Mary Jane's connection to the forest drew her west to British Columbia to run tree planting crews. At the time, she was one of only two female crew bosses within a company of twenty crews. After several years of tree planting, she began to feel skeptical of the forestry industry. The nagging skepticism encouraged her to return to the University of Toronto, where she obtained a Master of Forest Conservation. Her formal education in forest conservation, training as a registered professional forester, and her steadfast belief in more thoughtful forestry helped her land her dream job as the Executive Director of the Medway Community Forest when its pilot project launched in 2015.

Mary Jane applies her formal education and technical training in all aspects of her work in the Medway Community Forest. Her day-to-day activities include overseeing forest silvicultural treatments; engaging landowners, organizations, and school groups to encourage more sustainable forestry; and working with policymakers to make ecological forestry more accessible in Nova Scotia.

In addition to her work for the Medway Community Forest, Mary Jane sits on the advisory committee responsible for the implementation of the recommendations made in the Lahey Report, a provincial report on ecological forestry released in 2018. She is also the Executive Director of the Nova Scotia Working Woodlands Trust.

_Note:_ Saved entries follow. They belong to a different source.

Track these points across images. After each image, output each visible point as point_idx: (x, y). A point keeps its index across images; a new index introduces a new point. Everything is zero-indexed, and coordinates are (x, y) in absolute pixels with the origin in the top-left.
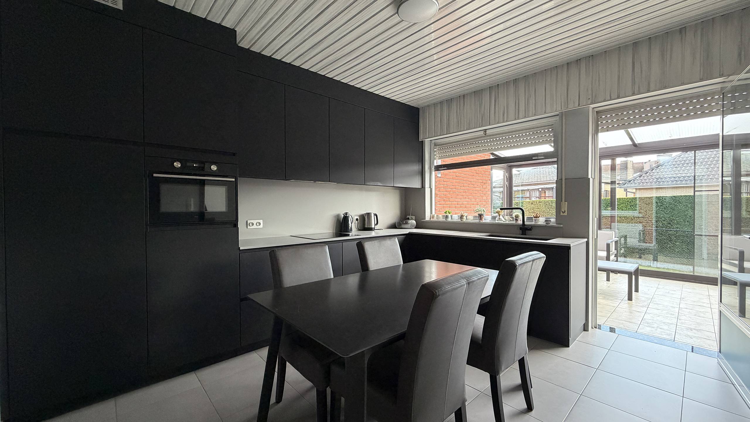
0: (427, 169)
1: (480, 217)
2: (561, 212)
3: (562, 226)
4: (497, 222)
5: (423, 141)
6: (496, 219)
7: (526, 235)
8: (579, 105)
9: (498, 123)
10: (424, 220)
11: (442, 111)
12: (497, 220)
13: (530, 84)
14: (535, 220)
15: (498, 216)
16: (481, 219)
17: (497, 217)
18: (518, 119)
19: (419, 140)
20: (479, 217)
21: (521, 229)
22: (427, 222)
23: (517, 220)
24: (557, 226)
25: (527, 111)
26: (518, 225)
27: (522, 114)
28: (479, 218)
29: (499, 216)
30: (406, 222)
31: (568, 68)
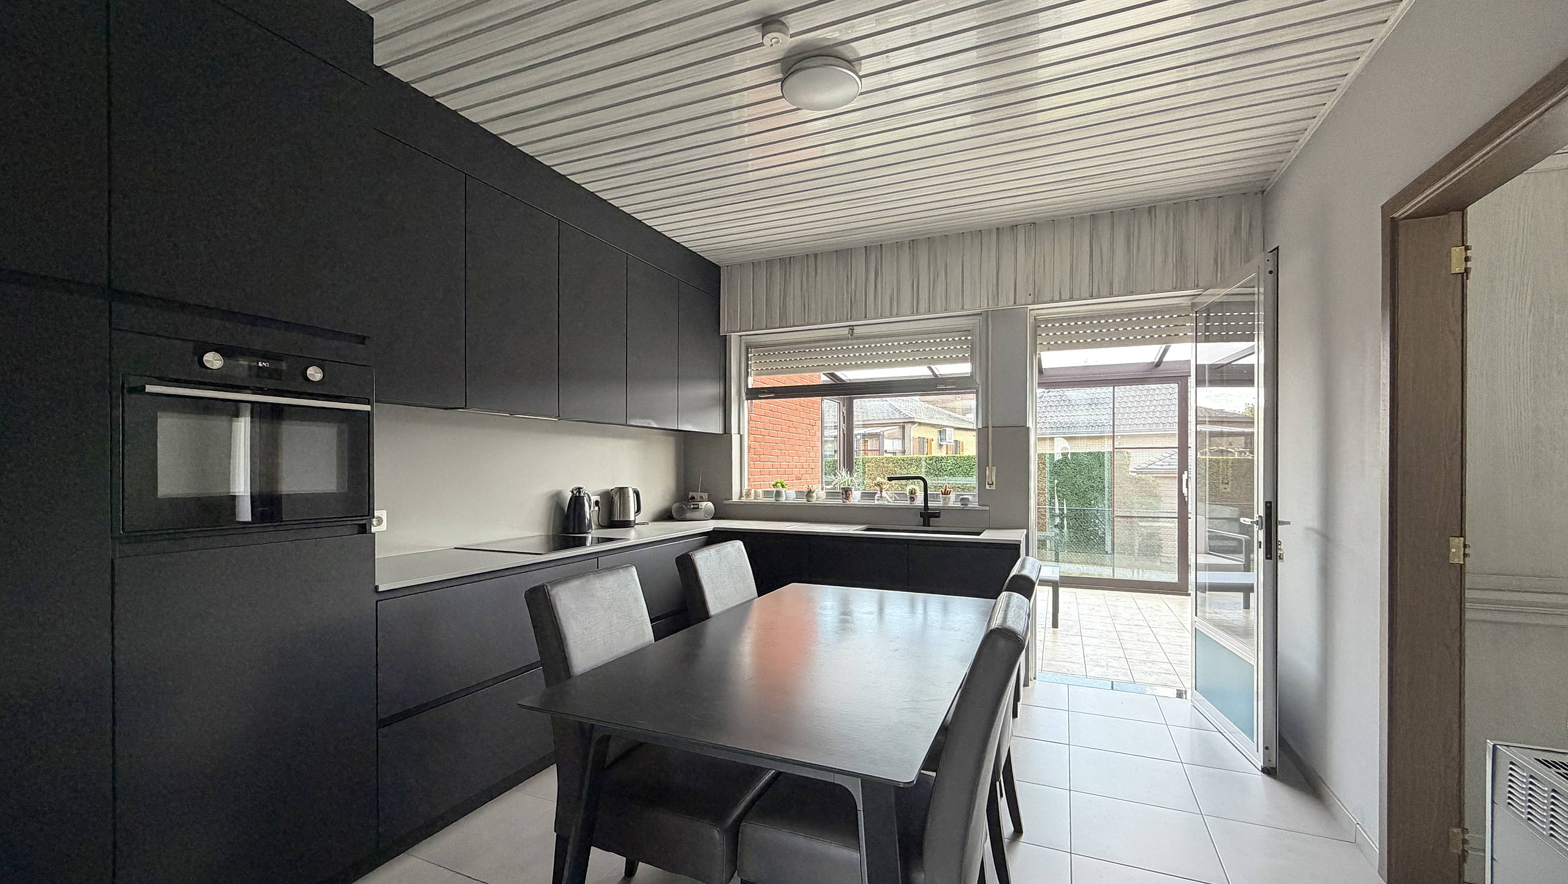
0: (735, 394)
1: (846, 495)
2: (987, 484)
3: (987, 508)
4: (876, 502)
5: (726, 335)
6: (876, 498)
7: (929, 526)
8: (1015, 303)
9: (881, 317)
10: (727, 502)
11: (770, 278)
12: (878, 500)
13: (938, 255)
14: (945, 499)
15: (879, 492)
16: (847, 498)
17: (876, 493)
18: (918, 313)
19: (719, 333)
20: (843, 494)
21: (922, 515)
22: (736, 505)
23: (912, 499)
24: (981, 508)
25: (931, 300)
26: (915, 509)
27: (923, 305)
28: (844, 496)
29: (881, 491)
30: (696, 506)
31: (998, 239)
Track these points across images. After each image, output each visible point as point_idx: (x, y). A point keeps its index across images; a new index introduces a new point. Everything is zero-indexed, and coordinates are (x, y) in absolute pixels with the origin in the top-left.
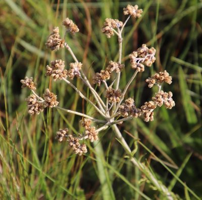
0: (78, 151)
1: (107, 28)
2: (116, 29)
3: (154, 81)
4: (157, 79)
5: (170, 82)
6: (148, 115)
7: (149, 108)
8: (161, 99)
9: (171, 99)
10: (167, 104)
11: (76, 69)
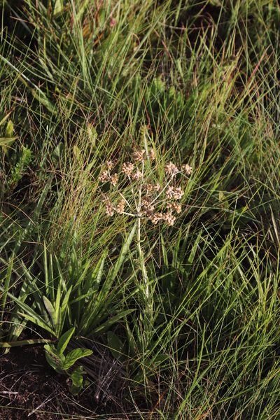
0: (108, 212)
1: (168, 166)
2: (172, 170)
3: (171, 206)
4: (173, 206)
5: (178, 212)
6: (155, 219)
7: (158, 216)
8: (167, 216)
9: (173, 221)
10: (169, 221)
11: (138, 175)
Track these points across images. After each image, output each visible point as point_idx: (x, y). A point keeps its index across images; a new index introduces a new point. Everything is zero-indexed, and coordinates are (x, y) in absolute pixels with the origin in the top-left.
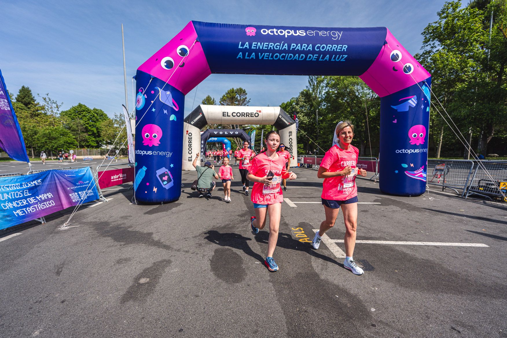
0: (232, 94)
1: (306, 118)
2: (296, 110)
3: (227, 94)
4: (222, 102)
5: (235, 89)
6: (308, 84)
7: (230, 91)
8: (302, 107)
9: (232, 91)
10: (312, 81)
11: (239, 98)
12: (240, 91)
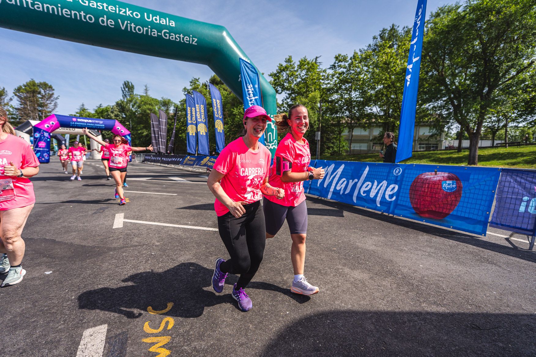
0: (32, 87)
3: (25, 86)
4: (18, 94)
6: (122, 98)
7: (30, 84)
8: (116, 116)
9: (33, 84)
10: (125, 95)
11: (42, 91)
12: (45, 86)
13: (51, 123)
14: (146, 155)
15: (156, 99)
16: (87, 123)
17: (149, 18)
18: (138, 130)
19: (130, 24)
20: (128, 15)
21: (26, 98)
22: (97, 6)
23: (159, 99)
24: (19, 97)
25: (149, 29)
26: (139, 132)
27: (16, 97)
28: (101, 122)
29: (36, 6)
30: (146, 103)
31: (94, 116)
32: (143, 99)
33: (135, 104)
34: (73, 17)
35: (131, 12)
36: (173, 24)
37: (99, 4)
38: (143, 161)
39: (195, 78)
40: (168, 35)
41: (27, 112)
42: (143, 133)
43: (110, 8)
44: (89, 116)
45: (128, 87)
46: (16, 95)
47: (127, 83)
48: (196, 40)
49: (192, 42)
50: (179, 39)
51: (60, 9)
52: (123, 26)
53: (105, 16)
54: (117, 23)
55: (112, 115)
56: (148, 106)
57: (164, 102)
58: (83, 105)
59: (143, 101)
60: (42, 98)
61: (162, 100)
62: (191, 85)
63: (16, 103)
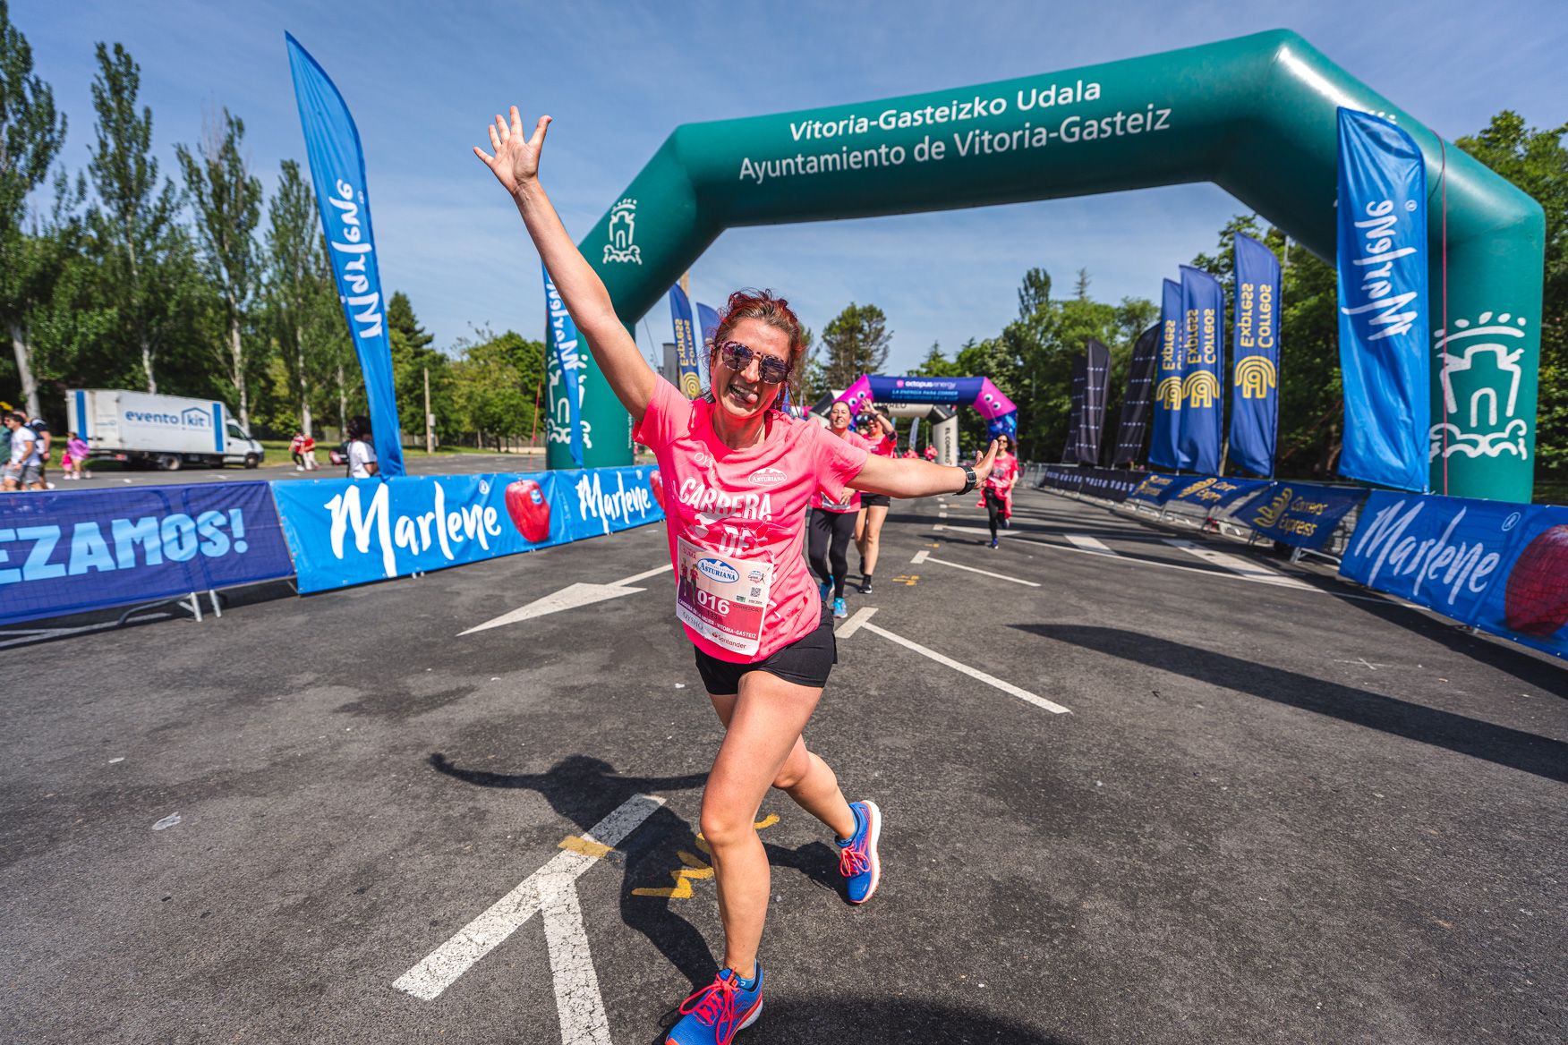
0: (851, 321)
1: (1008, 386)
2: (989, 369)
3: (840, 320)
4: (828, 338)
5: (859, 307)
6: (1018, 316)
7: (848, 313)
8: (1001, 364)
9: (852, 314)
10: (1027, 309)
11: (866, 328)
12: (872, 313)
13: (859, 395)
14: (1050, 469)
15: (1106, 307)
16: (924, 389)
17: (1026, 101)
18: (1049, 399)
19: (982, 134)
20: (976, 115)
21: (839, 344)
22: (913, 120)
23: (1116, 303)
24: (829, 343)
25: (1027, 132)
26: (1051, 404)
27: (825, 345)
28: (952, 385)
29: (808, 166)
30: (1075, 323)
31: (954, 370)
32: (1069, 311)
33: (1047, 329)
34: (867, 165)
35: (985, 103)
36: (1095, 91)
37: (916, 115)
38: (1042, 485)
39: (1241, 215)
40: (1076, 130)
41: (838, 373)
42: (1060, 406)
43: (938, 114)
44: (942, 371)
45: (1037, 284)
46: (825, 340)
47: (1033, 273)
48: (1167, 112)
49: (1154, 123)
50: (1109, 129)
51: (845, 156)
52: (963, 147)
53: (927, 138)
54: (951, 145)
55: (992, 364)
56: (1080, 330)
57: (1128, 312)
58: (936, 346)
59: (1068, 317)
60: (863, 341)
61: (1123, 305)
62: (1223, 245)
63: (824, 358)
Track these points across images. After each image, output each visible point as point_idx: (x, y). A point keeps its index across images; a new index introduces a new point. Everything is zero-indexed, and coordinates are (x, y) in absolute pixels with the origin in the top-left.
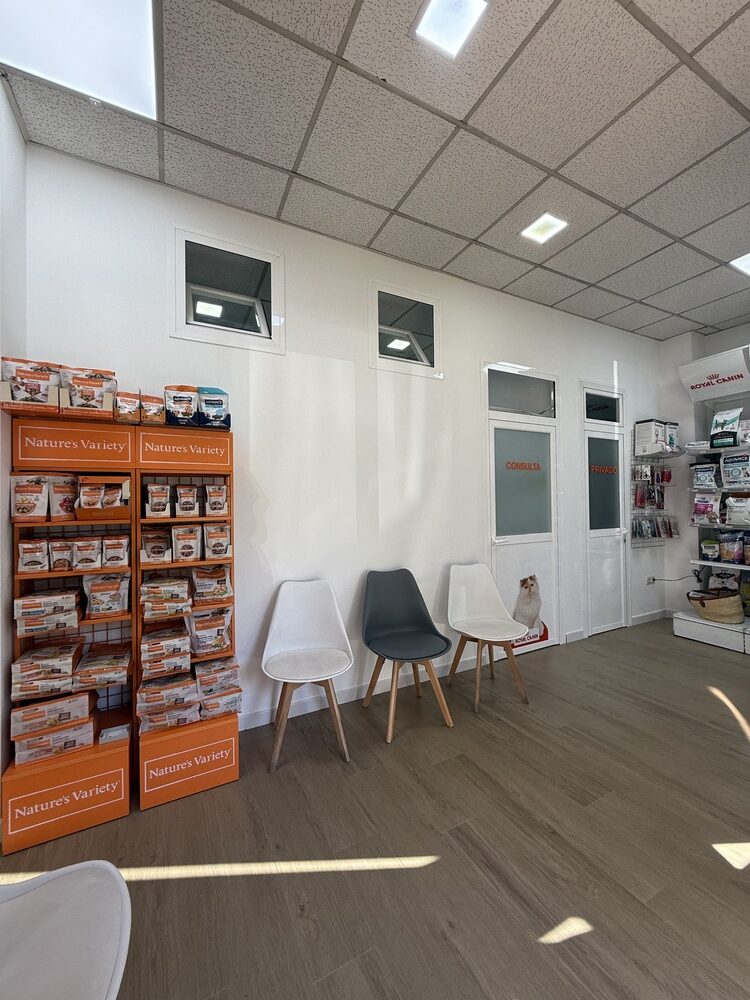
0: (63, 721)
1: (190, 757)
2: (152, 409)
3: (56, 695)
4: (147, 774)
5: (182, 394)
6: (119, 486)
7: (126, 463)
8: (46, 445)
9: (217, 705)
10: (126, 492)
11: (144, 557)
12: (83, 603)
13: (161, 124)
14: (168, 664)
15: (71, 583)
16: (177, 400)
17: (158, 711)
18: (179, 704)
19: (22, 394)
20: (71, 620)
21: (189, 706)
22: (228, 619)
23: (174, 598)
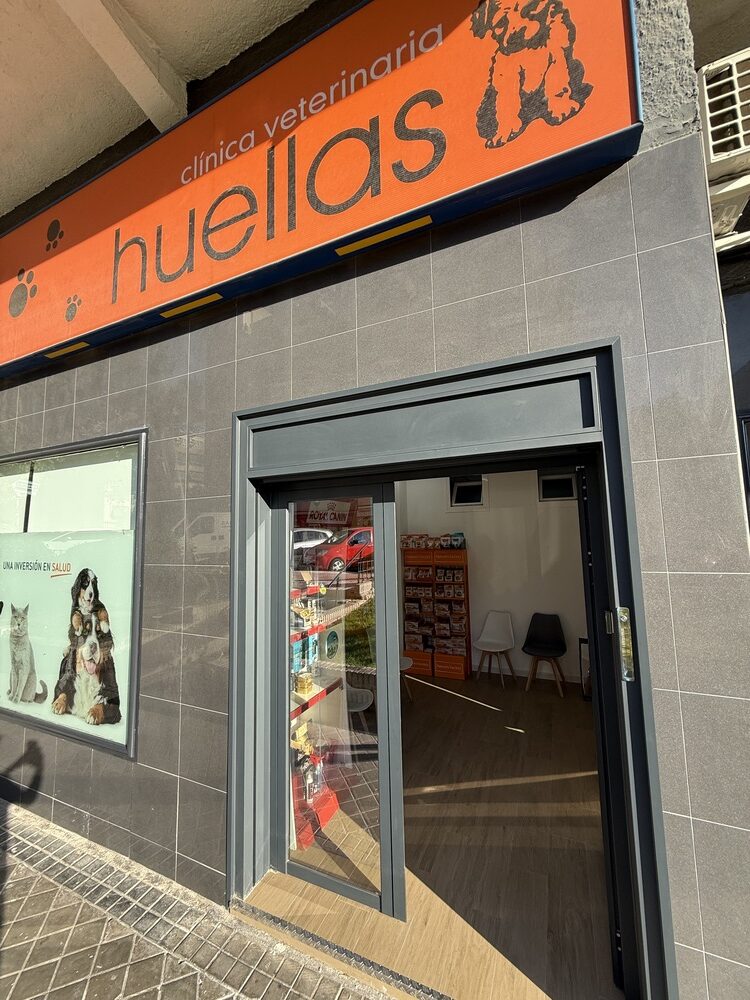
0: (415, 641)
2: (437, 544)
3: (414, 633)
4: (436, 665)
5: (446, 538)
6: (428, 570)
7: (431, 563)
10: (430, 572)
11: (436, 595)
12: (420, 607)
14: (443, 632)
15: (417, 601)
16: (444, 540)
17: (439, 647)
18: (445, 646)
19: (403, 544)
20: (417, 611)
21: (448, 648)
22: (464, 621)
23: (444, 610)
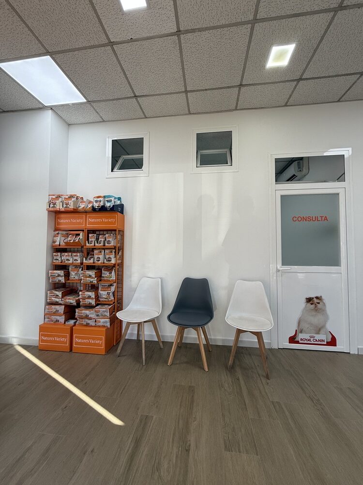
0: (56, 313)
1: (88, 338)
2: (90, 206)
3: (57, 304)
4: (75, 340)
5: (98, 199)
6: (79, 235)
7: (82, 226)
8: (66, 222)
9: (100, 322)
10: (81, 237)
11: (84, 261)
12: (67, 275)
13: (88, 101)
14: (88, 301)
15: (64, 268)
16: (96, 201)
17: (82, 318)
18: (87, 317)
19: (52, 206)
20: (62, 280)
21: (91, 319)
22: (113, 289)
23: (90, 276)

To say that she plays a role in the progression of the ecological forestry in Nova Scotia would be an understatement!

There's one guiding principle that inspires Mary Jane's work every day. When she was eight years old, a school teacher asked her, “What is an example of a miracle?” Mary Jane responded, “Nature, because she grows.” Mary Jane's deep love of forests and her faith in nature's capacity for renewal makes her an unstoppable force in Nova Scotia's forestry sector.